[Текст упражнения]
Товарищи Пушкина уже в первые годы лицейской жизни поражались его начитанности. Маленькая шутливая поэма «Монах» при всей своей откровенной «фривольности» очерчивает, между прочим, кругозор поэта-подростка: Вольтер, Вийон, Барков («проклятый Аполлоном, испачкавший простенки кабаков»), Рафаэль, Корреджо, Тициан, Верне, Пуссен, Рубенс, Ньютон, Архимед. поэты, художники, мудрецы. не говоря уже о греческом и латинском Пантеоне, который «переработан» Пушкиным, как собственная книжная полка. И рядом, запросто — имена однокашников: Мартынов, Горчаков… Забавно! Пушкин забавляется, шалит, смеётся, а читатель вдруг ловит себя на том, что всё его существо постепенно охватывает смутная запредельная жуть. Монах, оседлавший чёрта… Тут тебе и доктор Фауст поневоле примысливается. и дерзкие греховодники европейского Возрождения, столь живописно представленные в «Декамероне». и жизнерадостные чрезмерности Рабле… и так отчётливо брезжут в отроческих грёзах Пушкина — далеко грядущие, даже в замыслах пока не существующие «Вечера на хуторе близ Диканьки», автору которых в ту пору не исполнилось и пяти лет! Как тесно, с какой взаимной необходимостью связаны — в пространстве и времени — казалось бы, отдалённые и разрозненные явления культуры!

[Предоставленные записи]
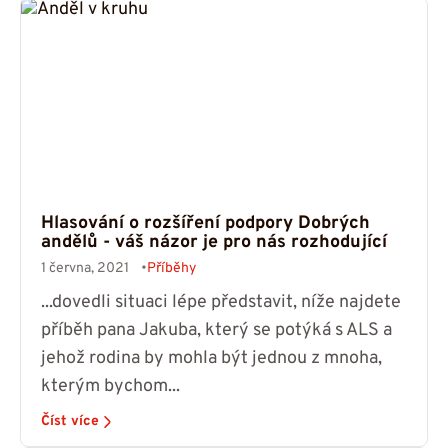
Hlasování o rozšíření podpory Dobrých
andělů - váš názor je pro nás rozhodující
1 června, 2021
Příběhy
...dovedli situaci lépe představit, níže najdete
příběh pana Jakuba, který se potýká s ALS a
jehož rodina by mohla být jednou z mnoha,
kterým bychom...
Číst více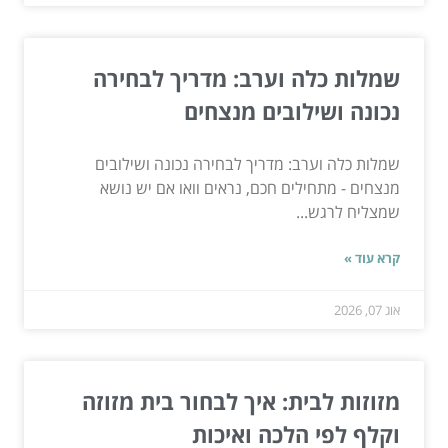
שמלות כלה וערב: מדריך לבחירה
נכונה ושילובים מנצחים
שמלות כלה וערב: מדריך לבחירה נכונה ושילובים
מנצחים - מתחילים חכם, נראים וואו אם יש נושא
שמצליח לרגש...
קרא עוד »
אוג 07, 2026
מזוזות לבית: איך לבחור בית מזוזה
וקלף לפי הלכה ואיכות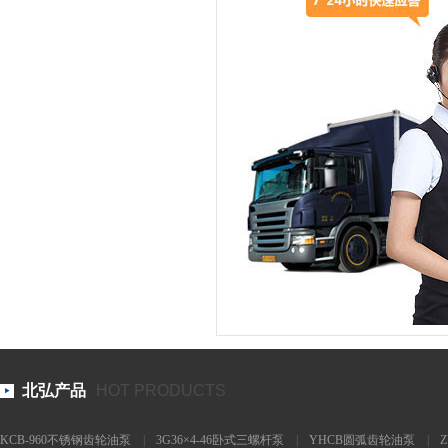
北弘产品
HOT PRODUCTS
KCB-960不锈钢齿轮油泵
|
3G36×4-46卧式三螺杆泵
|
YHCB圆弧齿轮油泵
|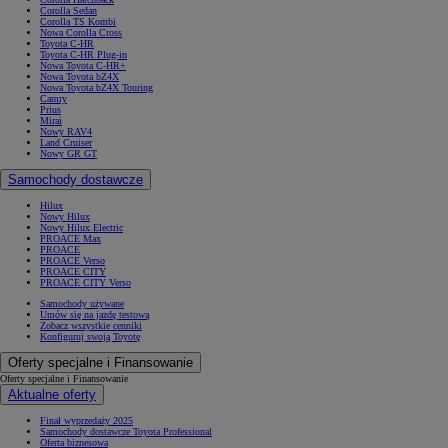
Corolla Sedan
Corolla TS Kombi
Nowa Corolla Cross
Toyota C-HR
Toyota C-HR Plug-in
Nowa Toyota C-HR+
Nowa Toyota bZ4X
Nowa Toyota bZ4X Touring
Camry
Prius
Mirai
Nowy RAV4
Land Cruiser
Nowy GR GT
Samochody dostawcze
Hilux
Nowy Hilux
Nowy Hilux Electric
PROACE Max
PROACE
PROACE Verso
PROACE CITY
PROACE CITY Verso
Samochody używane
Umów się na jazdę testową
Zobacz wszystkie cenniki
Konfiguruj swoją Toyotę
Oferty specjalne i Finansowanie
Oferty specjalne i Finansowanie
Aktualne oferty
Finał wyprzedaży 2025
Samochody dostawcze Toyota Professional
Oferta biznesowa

[Задание 1]
Сократите абзац текста о поэме «Монах», начинающийся словами «Товарищи Пушкина уже в первые годы», и оформите его в виде списка с сохранением основных фактов.
[Задание 2]
Ответьте по тексту о поэме «Монах» на вопросы, каждый с новой строки:
(a) Что поражало товарищей Пушкина в первые годы лицейской жизни?
(b) Какие имена однокашников названы в поэме?
(c) Сколько лет было в ту пору автору «Вечеров на хуторе близ Диканьки»?
[Задание 3]
Подхватите текст о поэме «Монах» и продолжите его после последнего предложения.
Записи получены из другого источника.

[Результат задания 1]
- Товарищей Пушкина уже в первые годы в Лицее поражала его начитанность.
- Шутливая поэма «Монах», несмотря на «фривольность», очерчивает кругозор поэта-подростка. В ней упомянуты поэты, художники и мудрецы: Вольтер, Вийон, Барков, Рафаэль, Корреджо, Тициан, Верне, Пуссен, Рубенс, Ньютон, Архимед. Греческий и латинский Пантеон переработан в ней как собственная книжная полка.
- Рядом с этими именами стоят имена однокашников: Мартынов, Горчаков.
- За шуткой читателя охватывает смутная запредельная жуть. Монах, оседлавший чёрта, вызывает в памяти доктора Фауста, греховодников «Декамерона» и чрезмерности Рабле.
- В поэме угадываются ещё не задуманные «Вечера на хуторе близ Диканьки», автору которых тогда не было и пяти лет.
- Вывод: отдалённые и разрозненные явления культуры тесно и необходимо связаны в пространстве и времени.

[Результат задания 2]
(a) Его начитанность.
(b) Мартынов и Горчаков.
(c) Ему не исполнилось и пяти лет.

[Результат задания 3]
Старик, старик, не слушай ты Молока,
Оставь его, оставь Ерусалим.
Лишь ищет бес поддеть святого с бока,
Не связывай ты тесной дружбы с ним.
Но ты меня не слушаешь, Панкратий,
Берёшь седло, берёшь чепрак, узду.
Уж под тобой бодрится чёрт проклятый,
Готовится на адскую езду.
Лети, старик, сев на плечи Молока,
Толкай его и в зад, и под бока,
Лети, спеши в священный град Востока,
Но помни то, что не на лошака
Ты возложил свои почтенны ноги.
Держись, держись всегда прямой дороги,
Ведь в мрачный ад дорога широка.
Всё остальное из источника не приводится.